**TASK OBJECTIVE**. Beginning with the line that contains "ambiental, sem abrir mão da sofisticação." in the material below, print each line exactly until the line that contains "do convite, a" has been printed, then stop.

**EXERCISE DATA**.
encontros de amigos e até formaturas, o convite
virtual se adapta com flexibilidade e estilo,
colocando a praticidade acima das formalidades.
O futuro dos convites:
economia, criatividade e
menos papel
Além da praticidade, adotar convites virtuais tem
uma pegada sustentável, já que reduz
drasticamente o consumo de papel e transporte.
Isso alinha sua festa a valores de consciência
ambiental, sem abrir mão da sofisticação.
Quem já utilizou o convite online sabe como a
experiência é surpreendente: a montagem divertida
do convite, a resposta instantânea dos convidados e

==

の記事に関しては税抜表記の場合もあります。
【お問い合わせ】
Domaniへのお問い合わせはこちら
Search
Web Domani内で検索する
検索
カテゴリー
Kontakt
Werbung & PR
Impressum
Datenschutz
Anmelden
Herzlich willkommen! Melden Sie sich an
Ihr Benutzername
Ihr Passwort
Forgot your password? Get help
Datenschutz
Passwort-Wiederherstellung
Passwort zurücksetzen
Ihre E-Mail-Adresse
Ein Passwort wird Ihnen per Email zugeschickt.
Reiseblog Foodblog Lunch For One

**TASK RESULT**.
ambiental, sem abrir mão da sofisticação.
Quem já utilizou o convite online sabe como a
experiência é surpreendente: a montagem divertida
do convite, a resposta instantânea dos convidados e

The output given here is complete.